Accepts all input types listed in :ref:references/modules:input types.

Parameters:

Name Type Description Default
num_classes Optional[int]

Number of classes. Necessary for 'macro', 'weighted' and None average methods.

None
threshold float

Threshold for transforming probability or logit predictions to binary (0,1) predictions, in the case of binary or multi-label inputs. Default value of 0.5 corresponds to input being probabilities.

0.5
average Union[str, treex.metrics.utils.AverageMethod]

Defines the reduction that is applied.

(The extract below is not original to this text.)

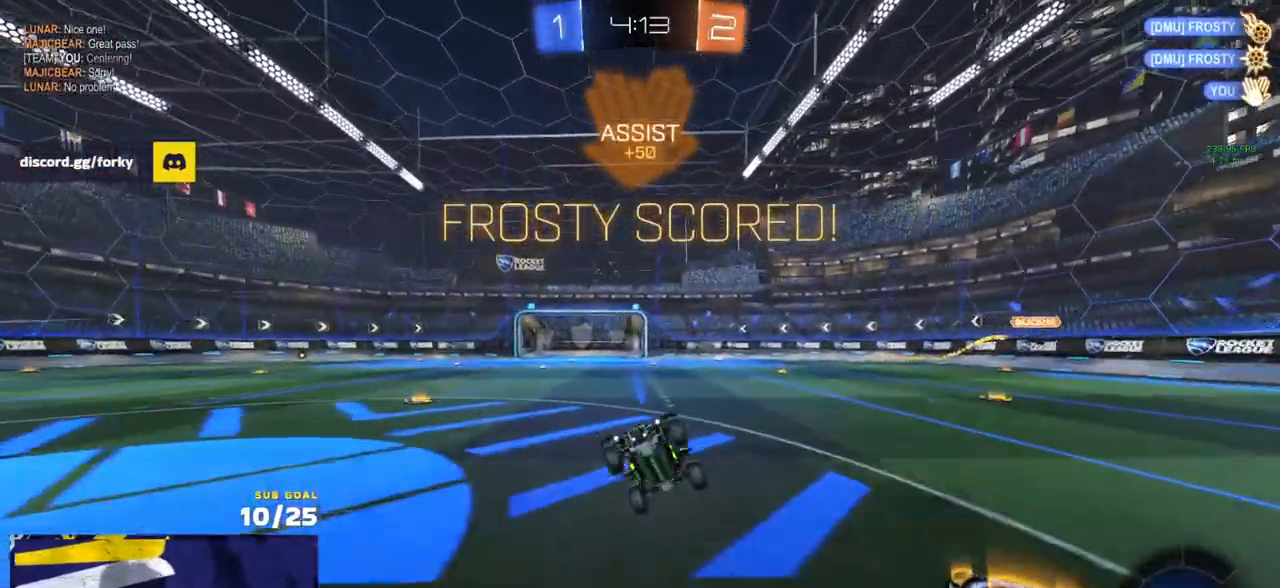
{"buttons": [], "left_stick": "center", "right_stick": "center", "events": [[167, "L3", "down"], [200, "left_stick", "up-left"], [217, "L3", "up"], [250, "X", "up"], [333, "left_stick", "up-right"], [450, "left_stick", "center"]]}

Should be one of the following:

  • 'micro' [default]: Calculate the metric globally, across all samples and classes.
  • 'macro': Calculate the metric for each class separately, and average the metrics across classes (with equal weights for each class).
  • 'weighted': Calculate the metric for each class separately, and average the metrics across classes, weighting each class by its support (tp + fn).
  • 'none' or None: Calculate the metric for each class separately, and return the metric for every class.
  • 'samples': Calculate the metric for each sample, and average the metrics across samples (with equal weights for each sample).

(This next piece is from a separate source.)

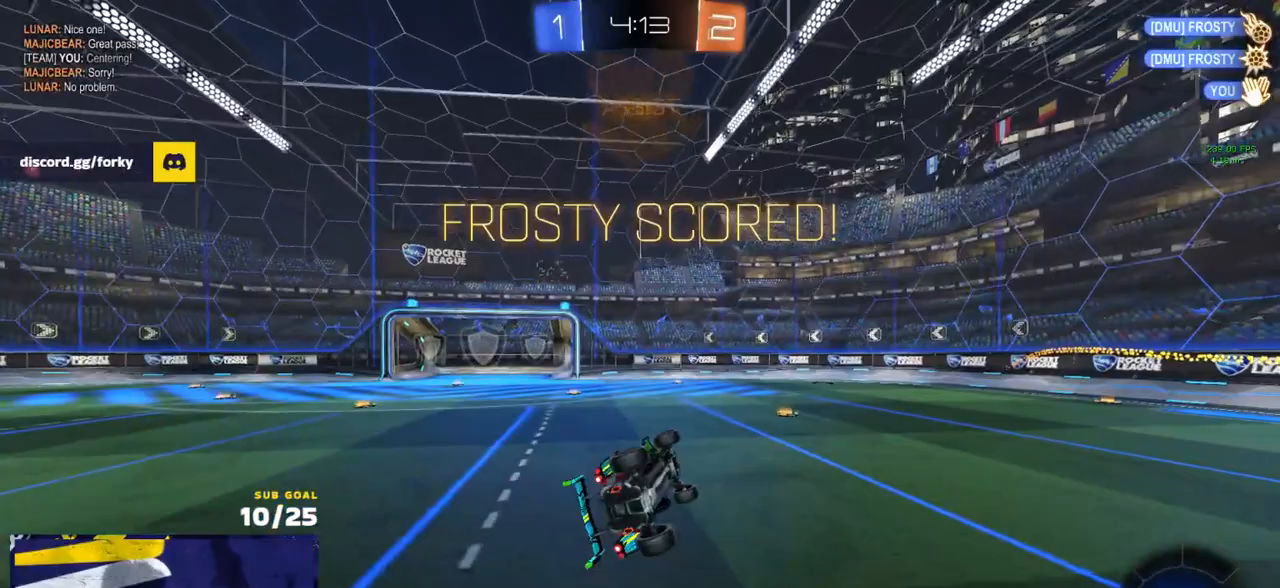
{"buttons": ["A", "R1"], "left_stick": "up-right", "right_stick": "center", "events": [[83, "left_stick", "right"], [117, "L3", "down"], [133, "R1", "down"], [283, "L3", "up"], [433, "A", "down"], [483, "left_stick", "up-right"]]}
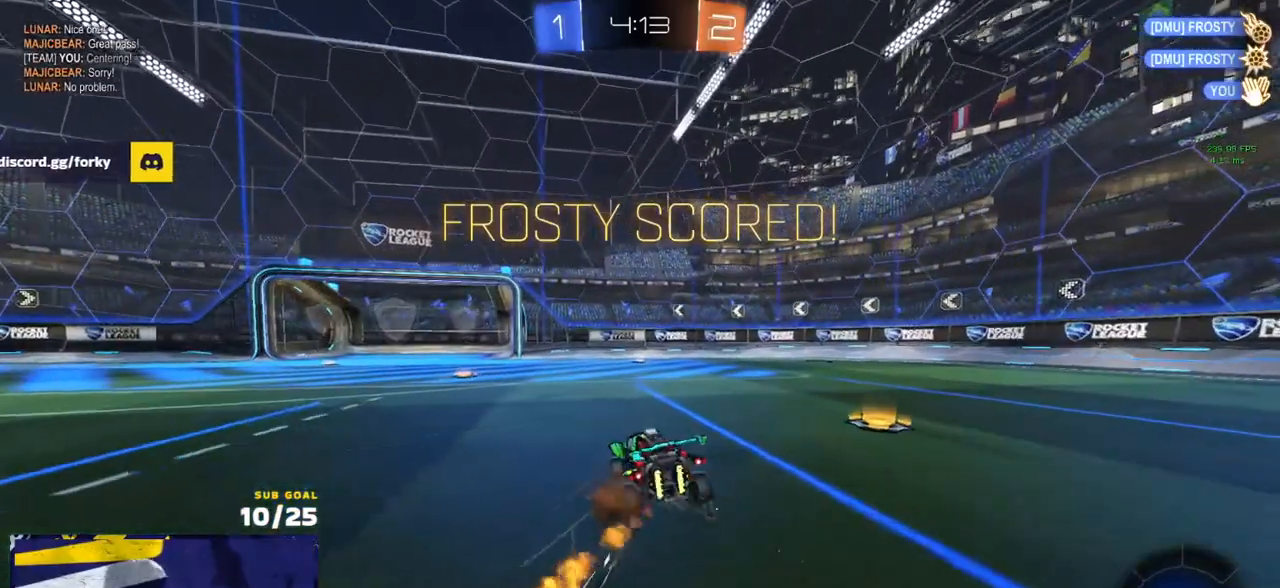
{"buttons": [], "left_stick": "down-left", "right_stick": "center", "events": [[17, "A", "up"], [50, "A", "down"], [133, "R2", "down"], [150, "L1", "down"], [167, "A", "up"], [167, "R1", "up"], [200, "A", "down"], [250, "L1", "up"], [250, "left_stick", "down-left"], [300, "A", "up"], [467, "R2", "up"]]}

.. note:: What is considered a sample in the multi-dimensional multi-class case depends on the value of mdmc_average.

.. note:: If 'none' and a given class doesn't occur in the preds or target, the value for the class will be nan.

<AverageMethod.MICRO: 1>
mdmc_average Union[str, treex.metrics.utils.MDMCAverageMethod]

Defines how averaging is done for multi-dimensional multi-class inputs (on top of the average parameter). Should be one of the following:

  • None [default]: Should be left unchanged if your data is not multi-dimensional multi-class.

  • 'samplewise': In this case, the statistics are computed separately for each sample on the N axis, and then averaged over samples. The computation for each sample is done by treating the flattened extra axes ... (see :ref:references/modules:input types) as the N dimension within the sample, and computing the metric for the sample based on that.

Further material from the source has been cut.